Job A =
Copy out the part of the entries that opens with the line containing "Line_1 and Line_2" and closes with the line containing "Between GSM579084 and", keeping every line unchanged.

Passage to read =
Impacts of climate change on sub-regional electricity demand and distribution in the southern United States

by Melissa R. Allen, et al.


High average temperatures lead to high regional electricity demand for cooling buildings, and large populations generally require more aggregate electricity than smaller ones do. Thus, future global climate and population changes will present regional infrastructure challenges regarding changing electricity demand. However, without spatially explicit representation of this demand or the ways in which it might change at the neighbourhood scale, it is difficult to determine which electricity service areas are most vulnerable and will be most affected by these changes. Here we show that detailed projections of changing local electricity demand patterns are viable and important for adaptation planning at the urban level in a changing climate. Employing high-resolution and spatially explicit tools, we find that electricity demand increases caused by temperature rise have the greatest impact over the next 40 years in areas serving small populations, and that large population influx stresses any affected service area, especially during peak demand.

Climate change modelling predicts rising temperatures and consequent increases in storm intensity, flooding and inundation. These changes pose risks to infrastructure and neighbourhoods as well as disruptions to the energy supply and its dependent infrastructure. Direct effects have already included damage to power plants, roads, bridges and communication towers, and resultant interruption of electrical energy, transportation and communications sectors in cities1. As climate conditions continue to change, local communities and their critical infrastructure will respond, adapt and evolve. Population will shift in response to these changes2,3, for example, as services that generate new economic activity in more environmentally stable locations will attract new workers and associated households. This shift will force demand locations for electricity to change. As a result, networked infrastructures may be required to accommodate new load centres and to minimize vulnerability to natural disasters4. To provide information about the complex interactions among climatic conditions, population shifts, and energy supply and use, new tools informed by consistent spatially disaggregated data are needed5.

Although a recent report began to quantify increases in electricity demand based on regional warming6, little research has been conducted to quantify the potential impacts of combined climate and population stresses on the operating limits of electrical substations within the power grid. There are two main reasons for this gap. First, until recently, climate projections at high enough resolution to be compatible with infrastructure modelling have been unavailable. Second, spatially explicit population migration data and analysis techniques capable of providing estimates of future energy demand have been missing and/or difficult to characterize.

Job B =
In the passage on climate change and electricity demand, over the next 40 years, where do electricity demand increases caused by temperature rise have the greatest impact?

Data under study =
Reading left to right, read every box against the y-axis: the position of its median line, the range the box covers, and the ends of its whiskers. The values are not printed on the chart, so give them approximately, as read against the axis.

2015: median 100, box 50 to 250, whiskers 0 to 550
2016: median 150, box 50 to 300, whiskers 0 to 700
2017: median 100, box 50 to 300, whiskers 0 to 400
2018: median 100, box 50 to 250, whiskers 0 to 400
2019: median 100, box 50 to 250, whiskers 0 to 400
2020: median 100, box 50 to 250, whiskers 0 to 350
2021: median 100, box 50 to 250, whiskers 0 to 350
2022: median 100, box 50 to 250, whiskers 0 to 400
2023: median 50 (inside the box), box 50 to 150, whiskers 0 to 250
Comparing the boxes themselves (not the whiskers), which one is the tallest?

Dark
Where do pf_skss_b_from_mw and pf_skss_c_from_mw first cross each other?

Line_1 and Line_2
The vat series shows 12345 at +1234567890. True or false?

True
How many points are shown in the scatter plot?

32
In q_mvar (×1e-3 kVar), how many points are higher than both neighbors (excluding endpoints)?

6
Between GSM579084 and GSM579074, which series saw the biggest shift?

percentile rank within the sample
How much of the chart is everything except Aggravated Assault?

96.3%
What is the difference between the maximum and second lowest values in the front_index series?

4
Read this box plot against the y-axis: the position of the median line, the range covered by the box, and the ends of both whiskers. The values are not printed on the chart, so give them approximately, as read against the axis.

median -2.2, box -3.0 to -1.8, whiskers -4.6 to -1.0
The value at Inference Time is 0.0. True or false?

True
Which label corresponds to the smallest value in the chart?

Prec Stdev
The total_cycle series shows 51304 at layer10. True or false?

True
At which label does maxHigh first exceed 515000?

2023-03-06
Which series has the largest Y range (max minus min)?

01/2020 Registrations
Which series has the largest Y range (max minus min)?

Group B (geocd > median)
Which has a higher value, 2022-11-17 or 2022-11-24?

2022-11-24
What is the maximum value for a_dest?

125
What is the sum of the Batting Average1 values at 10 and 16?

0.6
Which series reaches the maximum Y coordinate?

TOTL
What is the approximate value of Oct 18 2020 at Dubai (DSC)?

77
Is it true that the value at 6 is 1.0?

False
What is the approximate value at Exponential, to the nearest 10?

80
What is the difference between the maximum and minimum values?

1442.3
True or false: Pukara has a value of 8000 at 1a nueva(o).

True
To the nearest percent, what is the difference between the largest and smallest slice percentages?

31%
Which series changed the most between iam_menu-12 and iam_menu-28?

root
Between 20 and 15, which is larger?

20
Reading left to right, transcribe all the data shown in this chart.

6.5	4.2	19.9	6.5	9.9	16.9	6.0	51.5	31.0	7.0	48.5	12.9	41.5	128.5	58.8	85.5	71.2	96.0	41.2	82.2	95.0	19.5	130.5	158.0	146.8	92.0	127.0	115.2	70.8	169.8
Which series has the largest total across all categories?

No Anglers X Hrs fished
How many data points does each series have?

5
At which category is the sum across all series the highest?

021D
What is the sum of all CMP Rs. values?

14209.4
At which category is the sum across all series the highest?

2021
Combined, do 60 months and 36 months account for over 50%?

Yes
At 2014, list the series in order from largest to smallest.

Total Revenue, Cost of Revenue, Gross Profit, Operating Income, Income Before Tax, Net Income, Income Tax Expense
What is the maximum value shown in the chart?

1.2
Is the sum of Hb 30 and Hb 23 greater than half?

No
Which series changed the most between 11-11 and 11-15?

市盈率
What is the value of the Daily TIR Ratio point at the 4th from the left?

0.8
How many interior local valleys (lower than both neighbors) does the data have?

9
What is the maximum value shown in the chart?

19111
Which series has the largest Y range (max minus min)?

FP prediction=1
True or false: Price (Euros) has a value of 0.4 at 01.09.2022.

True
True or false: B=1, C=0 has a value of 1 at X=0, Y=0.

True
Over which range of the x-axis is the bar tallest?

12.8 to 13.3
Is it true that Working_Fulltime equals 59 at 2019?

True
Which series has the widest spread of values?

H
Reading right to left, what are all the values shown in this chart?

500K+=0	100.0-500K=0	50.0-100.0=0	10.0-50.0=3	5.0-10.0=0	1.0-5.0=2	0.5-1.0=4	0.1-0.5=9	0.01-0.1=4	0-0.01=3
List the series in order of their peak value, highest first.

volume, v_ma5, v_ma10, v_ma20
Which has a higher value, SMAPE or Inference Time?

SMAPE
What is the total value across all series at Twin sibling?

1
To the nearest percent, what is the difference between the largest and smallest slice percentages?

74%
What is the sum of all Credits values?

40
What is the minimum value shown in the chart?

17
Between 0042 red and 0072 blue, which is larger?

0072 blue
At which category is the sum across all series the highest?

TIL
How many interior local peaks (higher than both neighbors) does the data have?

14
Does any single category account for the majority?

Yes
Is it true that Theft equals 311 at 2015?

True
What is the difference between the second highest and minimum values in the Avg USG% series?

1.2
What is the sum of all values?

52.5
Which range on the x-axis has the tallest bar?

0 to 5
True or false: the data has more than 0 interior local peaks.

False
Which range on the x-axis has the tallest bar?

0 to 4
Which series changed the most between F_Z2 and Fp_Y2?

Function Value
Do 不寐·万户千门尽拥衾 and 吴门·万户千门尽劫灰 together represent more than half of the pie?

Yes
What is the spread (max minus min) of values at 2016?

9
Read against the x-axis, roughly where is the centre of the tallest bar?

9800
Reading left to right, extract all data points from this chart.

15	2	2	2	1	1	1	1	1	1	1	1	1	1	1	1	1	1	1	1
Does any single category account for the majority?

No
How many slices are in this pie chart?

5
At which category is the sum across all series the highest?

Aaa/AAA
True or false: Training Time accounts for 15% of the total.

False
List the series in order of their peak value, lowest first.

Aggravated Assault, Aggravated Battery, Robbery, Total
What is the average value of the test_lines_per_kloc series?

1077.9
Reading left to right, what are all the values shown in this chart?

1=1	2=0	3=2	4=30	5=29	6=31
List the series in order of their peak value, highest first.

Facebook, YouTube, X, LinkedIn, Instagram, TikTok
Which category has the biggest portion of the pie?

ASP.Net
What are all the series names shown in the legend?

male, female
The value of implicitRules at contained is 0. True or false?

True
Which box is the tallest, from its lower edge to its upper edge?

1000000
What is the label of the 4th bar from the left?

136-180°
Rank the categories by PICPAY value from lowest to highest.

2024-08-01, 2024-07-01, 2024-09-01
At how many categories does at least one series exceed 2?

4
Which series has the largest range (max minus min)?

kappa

Response box A =
Line_1 and Line_2
The vat series shows 12345 at +1234567890. True or false?

True
How many points are shown in the scatter plot?

32
In q_mvar (×1e-3 kVar), how many points are higher than both neighbors (excluding endpoints)?

6
Between GSM579084 and GSM579074, which series saw the biggest shift?

Response box B =
In areas serving small populations.